### [Kerjakan berikut ini]
[A] Jawablah pertanyaan berikut berdasarkan teks tentang pernikahan.
(i) Apa yang mungkin dirasakan orang yang belum sampai ke tahap pernikahan?
(ii) Dengan apa banyak orang mengasosiasikan pernikahan?
(iii) Beberapa orang menjadikan pernikahan sebagai apa?
[B] Teruskan teks tentang pernikahan ini, mulai setelah kalimat terakhirnya.

Yang Orang Lupa Tentang Pernikahan

Setiap kali mendengar orang terdekat hendak melangkah ke pelaminan, apa yang ada dalam pikiranmu? Kebanyakan akan merasa senang, bahagia, terharu, excited, dan berbagai perasaan positif yang biasanya mengikuti.

Lainnya, yang belum sampai ke tahap itu, mungkin merasa iri. Bertanya-tanya, kapan gilirannya tiba. Kapan ia akan merasakan kebahagiaan itu?


Banyak orang mengasosiasikan pernikahan dengan kebahagiaan. Pernikahan adalah momen ketika akhirnya mereka yang saling mencinta bisa bersatu tanpa sekat. Saat di mana yang tadinya dua menjadi satu. Waktu ketika semua mimpi yang dulu terhalang status kini bisa mulai dibangun dan diwujudkan untuk kebahagiaan bersama.

Belum lagi bayangan perayaan di tengah teman, saudara, dan kerabat yang lama tak bertemu. Keceriaan satu malam itu seolah membuat pernikahan dan kehidupan setelahnya, kebanyakan diisi dengan kebahagiaan yang tak kunjung habis. Belum lagi, beberapa orang yang menjadikan pernikahan sebagai pencapaian terbesar. Tak ada gambaran lain selain kebahagiaan terkait pernikahan.

### [Daftar Listing]
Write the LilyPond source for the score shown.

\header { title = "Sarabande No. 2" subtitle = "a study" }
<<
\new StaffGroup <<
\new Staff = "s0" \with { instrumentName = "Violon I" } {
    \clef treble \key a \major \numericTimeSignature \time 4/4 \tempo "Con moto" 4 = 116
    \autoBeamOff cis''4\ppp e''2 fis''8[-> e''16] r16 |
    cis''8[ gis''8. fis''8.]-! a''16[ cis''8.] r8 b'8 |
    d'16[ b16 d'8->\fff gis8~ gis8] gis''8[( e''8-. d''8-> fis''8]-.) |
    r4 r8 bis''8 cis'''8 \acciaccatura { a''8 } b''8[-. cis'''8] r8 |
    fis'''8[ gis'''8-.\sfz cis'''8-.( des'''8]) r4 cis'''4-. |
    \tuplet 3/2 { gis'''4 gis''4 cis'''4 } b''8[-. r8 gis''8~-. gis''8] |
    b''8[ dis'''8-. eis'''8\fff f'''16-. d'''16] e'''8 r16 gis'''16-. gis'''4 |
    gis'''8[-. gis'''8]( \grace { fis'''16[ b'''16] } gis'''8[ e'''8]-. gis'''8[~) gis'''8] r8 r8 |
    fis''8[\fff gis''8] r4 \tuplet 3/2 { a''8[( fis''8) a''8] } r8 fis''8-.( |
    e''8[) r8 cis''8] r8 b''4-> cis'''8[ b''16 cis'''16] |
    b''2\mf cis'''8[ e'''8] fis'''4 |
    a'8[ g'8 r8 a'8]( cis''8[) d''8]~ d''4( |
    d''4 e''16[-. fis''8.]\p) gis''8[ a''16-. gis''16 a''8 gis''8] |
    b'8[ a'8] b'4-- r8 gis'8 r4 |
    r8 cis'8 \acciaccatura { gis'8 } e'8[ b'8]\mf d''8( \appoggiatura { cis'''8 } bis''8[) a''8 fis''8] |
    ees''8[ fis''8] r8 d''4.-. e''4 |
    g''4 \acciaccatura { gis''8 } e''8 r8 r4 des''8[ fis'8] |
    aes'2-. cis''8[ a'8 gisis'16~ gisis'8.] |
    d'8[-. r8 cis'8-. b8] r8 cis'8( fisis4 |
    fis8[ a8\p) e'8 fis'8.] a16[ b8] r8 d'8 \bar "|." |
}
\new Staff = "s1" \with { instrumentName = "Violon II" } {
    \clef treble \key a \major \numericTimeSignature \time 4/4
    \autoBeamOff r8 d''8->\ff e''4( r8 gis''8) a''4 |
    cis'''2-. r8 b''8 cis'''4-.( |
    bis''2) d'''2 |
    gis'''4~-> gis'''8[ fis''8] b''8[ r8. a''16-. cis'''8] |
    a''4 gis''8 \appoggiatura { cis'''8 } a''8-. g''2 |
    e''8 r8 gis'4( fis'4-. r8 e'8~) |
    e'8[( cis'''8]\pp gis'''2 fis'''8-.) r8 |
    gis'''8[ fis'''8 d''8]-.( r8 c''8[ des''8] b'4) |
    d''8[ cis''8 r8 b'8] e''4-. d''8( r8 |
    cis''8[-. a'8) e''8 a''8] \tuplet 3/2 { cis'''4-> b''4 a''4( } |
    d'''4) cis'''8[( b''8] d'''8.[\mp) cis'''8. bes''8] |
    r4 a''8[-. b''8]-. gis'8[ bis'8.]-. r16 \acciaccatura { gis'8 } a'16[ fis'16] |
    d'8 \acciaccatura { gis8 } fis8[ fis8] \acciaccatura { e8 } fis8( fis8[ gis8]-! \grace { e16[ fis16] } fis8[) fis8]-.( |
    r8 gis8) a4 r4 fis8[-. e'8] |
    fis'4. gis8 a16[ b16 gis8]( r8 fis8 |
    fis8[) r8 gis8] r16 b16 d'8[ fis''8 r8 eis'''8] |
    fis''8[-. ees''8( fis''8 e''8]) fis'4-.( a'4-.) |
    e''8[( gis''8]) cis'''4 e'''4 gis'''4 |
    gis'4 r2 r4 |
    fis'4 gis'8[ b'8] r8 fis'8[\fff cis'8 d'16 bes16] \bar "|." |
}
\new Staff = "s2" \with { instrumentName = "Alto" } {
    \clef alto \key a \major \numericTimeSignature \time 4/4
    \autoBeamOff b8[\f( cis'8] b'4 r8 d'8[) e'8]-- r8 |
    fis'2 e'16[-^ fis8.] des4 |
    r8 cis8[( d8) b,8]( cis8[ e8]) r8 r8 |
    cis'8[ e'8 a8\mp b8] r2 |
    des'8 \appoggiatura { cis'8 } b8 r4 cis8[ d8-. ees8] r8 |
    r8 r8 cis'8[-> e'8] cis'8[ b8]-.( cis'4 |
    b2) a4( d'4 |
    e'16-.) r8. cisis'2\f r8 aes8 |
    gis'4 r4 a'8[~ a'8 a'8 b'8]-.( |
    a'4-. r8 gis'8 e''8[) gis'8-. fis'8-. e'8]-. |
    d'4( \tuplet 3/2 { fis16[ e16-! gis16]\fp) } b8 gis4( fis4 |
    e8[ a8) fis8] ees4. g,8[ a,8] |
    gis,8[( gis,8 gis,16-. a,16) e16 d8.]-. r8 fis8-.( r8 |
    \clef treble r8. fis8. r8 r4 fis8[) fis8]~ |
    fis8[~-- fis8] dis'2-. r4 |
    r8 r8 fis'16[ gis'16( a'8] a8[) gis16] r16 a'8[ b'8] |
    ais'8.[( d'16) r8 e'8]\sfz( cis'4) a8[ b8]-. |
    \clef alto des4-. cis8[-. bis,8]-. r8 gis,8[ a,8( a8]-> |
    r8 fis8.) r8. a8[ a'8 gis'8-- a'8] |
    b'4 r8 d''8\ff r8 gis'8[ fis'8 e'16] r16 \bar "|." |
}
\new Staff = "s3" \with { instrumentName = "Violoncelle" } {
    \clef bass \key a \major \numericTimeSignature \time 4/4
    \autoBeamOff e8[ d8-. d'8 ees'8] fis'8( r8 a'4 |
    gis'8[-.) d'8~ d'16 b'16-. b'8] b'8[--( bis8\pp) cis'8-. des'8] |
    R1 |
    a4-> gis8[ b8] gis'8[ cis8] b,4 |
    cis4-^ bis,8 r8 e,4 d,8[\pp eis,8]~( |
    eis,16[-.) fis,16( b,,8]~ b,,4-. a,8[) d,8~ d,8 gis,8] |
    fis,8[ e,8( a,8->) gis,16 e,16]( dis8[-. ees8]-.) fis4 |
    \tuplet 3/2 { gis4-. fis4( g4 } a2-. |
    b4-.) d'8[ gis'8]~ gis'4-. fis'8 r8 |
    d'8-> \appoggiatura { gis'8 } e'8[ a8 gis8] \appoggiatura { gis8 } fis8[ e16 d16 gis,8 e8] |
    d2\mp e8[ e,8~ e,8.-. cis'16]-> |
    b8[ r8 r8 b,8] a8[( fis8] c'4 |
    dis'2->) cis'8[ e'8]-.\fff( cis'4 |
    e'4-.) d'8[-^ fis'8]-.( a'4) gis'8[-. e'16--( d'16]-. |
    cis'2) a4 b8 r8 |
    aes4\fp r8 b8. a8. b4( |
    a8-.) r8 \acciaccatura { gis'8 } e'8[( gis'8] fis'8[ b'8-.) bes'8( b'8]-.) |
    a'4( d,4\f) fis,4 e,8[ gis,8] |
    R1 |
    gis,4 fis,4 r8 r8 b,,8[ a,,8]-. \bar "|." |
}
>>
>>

### [Jawaban]
[A]
(i) Mereka mungkin merasa iri dan bertanya-tanya kapan gilirannya tiba.
(ii) Banyak orang mengasosiasikan pernikahan dengan kebahagiaan.
(iii) Beberapa orang menjadikan pernikahan sebagai pencapaian terbesar.

[B]
Tak ketinggalan kelompok lain yang menganggap bahwa pernikahan adalah saat akhirnya satu tanggung jawab yang selama ini ditanggung telah lepas. Pernikahan jadi momen "kebahagiaan" ketika kelompok itu menganggap bahwa dirinya telah sukses mendidik seorang anak. Pernikahan adalah sebuah momen ketika sebagian kelompok ini benar-benar melihat "kedewasaan" seorang anak. Ironisnya, bagi beberapa orang dalam kelompok ini, pernikahan juga dijadikan sebagai salah satu tolok ukur kebanggaan untuk terhindar dari sebutan-sebutan menyudutkan, seperti memiliki anak yang jadi perawan tua atau anak laki-laki yang tak laku-laku.

Ya, pernikahan kerap dikaitkan dengan kebahagiaan, kebanggaan, dan harga diri (atau mungkin gengsi lebih tepatnya).

Andai saja memang benar pernikahan sesederhana itu.
Andai saja memang benar pernikahan hanya berisi hal-hal membahagiakan.
Andai saja pernikahan memang benar-benar sesederhana menyatukan tanpa harus ada adaptasi.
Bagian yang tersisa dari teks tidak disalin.